_WHAT THIS TASK INVOLVES_.
The number of lines containing "localhost" is the only answer wanted; work it out from the entries below.

══ DATA FOR PROCESSING

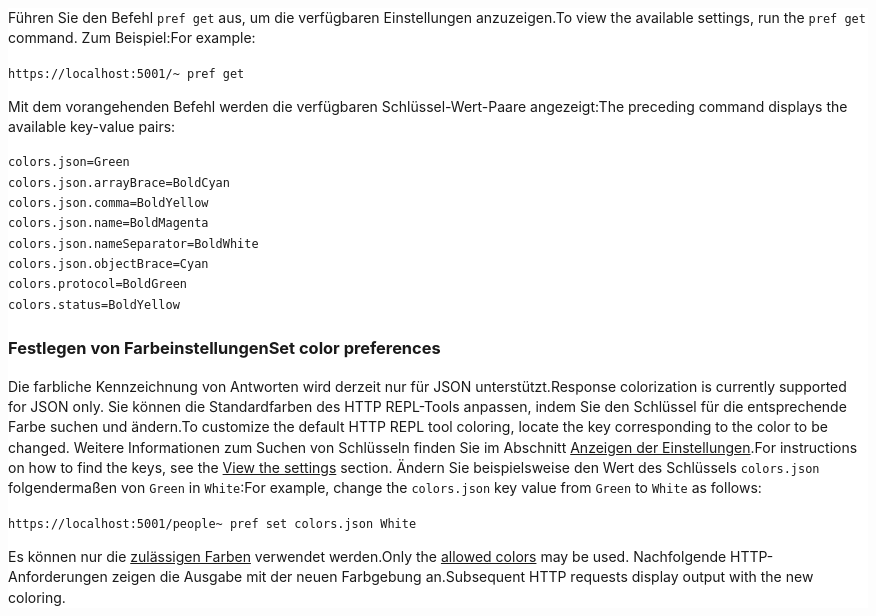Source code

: <span data-ttu-id="fb3ad-168">Führen Sie den Befehl `pref get` aus, um die verfügbaren Einstellungen anzuzeigen.</span><span class="sxs-lookup"><span data-stu-id="fb3ad-168">To view the available settings, run the `pref get` command.</span></span> <span data-ttu-id="fb3ad-169">Zum Beispiel:</span><span class="sxs-lookup"><span data-stu-id="fb3ad-169">For example:</span></span>

```console
https://localhost:5001/~ pref get
```

<span data-ttu-id="fb3ad-170">Mit dem vorangehenden Befehl werden die verfügbaren Schlüssel-Wert-Paare angezeigt:</span><span class="sxs-lookup"><span data-stu-id="fb3ad-170">The preceding command displays the available key-value pairs:</span></span>

```console
colors.json=Green
colors.json.arrayBrace=BoldCyan
colors.json.comma=BoldYellow
colors.json.name=BoldMagenta
colors.json.nameSeparator=BoldWhite
colors.json.objectBrace=Cyan
colors.protocol=BoldGreen
colors.status=BoldYellow
```

### <a name="set-color-preferences"></a><span data-ttu-id="fb3ad-171">Festlegen von Farbeinstellungen</span><span class="sxs-lookup"><span data-stu-id="fb3ad-171">Set color preferences</span></span>

<span data-ttu-id="fb3ad-172">Die farbliche Kennzeichnung von Antworten wird derzeit nur für JSON unterstützt.</span><span class="sxs-lookup"><span data-stu-id="fb3ad-172">Response colorization is currently supported for JSON only.</span></span> <span data-ttu-id="fb3ad-173">Sie können die Standardfarben des HTTP REPL-Tools anpassen, indem Sie den Schlüssel für die entsprechende Farbe suchen und ändern.</span><span class="sxs-lookup"><span data-stu-id="fb3ad-173">To customize the default HTTP REPL tool coloring, locate the key corresponding to the color to be changed.</span></span> <span data-ttu-id="fb3ad-174">Weitere Informationen zum Suchen von Schlüsseln finden Sie im Abschnitt [Anzeigen der Einstellungen](#view-the-settings).</span><span class="sxs-lookup"><span data-stu-id="fb3ad-174">For instructions on how to find the keys, see the [View the settings](#view-the-settings) section.</span></span> <span data-ttu-id="fb3ad-175">Ändern Sie beispielsweise den Wert des Schlüssels `colors.json` folgendermaßen von `Green` in `White`:</span><span class="sxs-lookup"><span data-stu-id="fb3ad-175">For example, change the `colors.json` key value from `Green` to `White` as follows:</span></span>

```console
https://localhost:5001/people~ pref set colors.json White
```

<span data-ttu-id="fb3ad-176">Es können nur die [zulässigen Farben](https://github.com/dotnet/HttpRepl/blob/01d5c3c3373e98fe566ff5ef8a17c571de880293/src/Microsoft.Repl/ConsoleHandling/AllowedColors.cs) verwendet werden.</span><span class="sxs-lookup"><span data-stu-id="fb3ad-176">Only the [allowed colors](https://github.com/dotnet/HttpRepl/blob/01d5c3c3373e98fe566ff5ef8a17c571de880293/src/Microsoft.Repl/ConsoleHandling/AllowedColors.cs) may be used.</span></span> <span data-ttu-id="fb3ad-177">Nachfolgende HTTP-Anforderungen zeigen die Ausgabe mit der neuen Farbgebung an.</span><span class="sxs-lookup"><span data-stu-id="fb3ad-177">Subsequent HTTP requests display output with the new coloring.</span></span>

════

_REPLY_.
2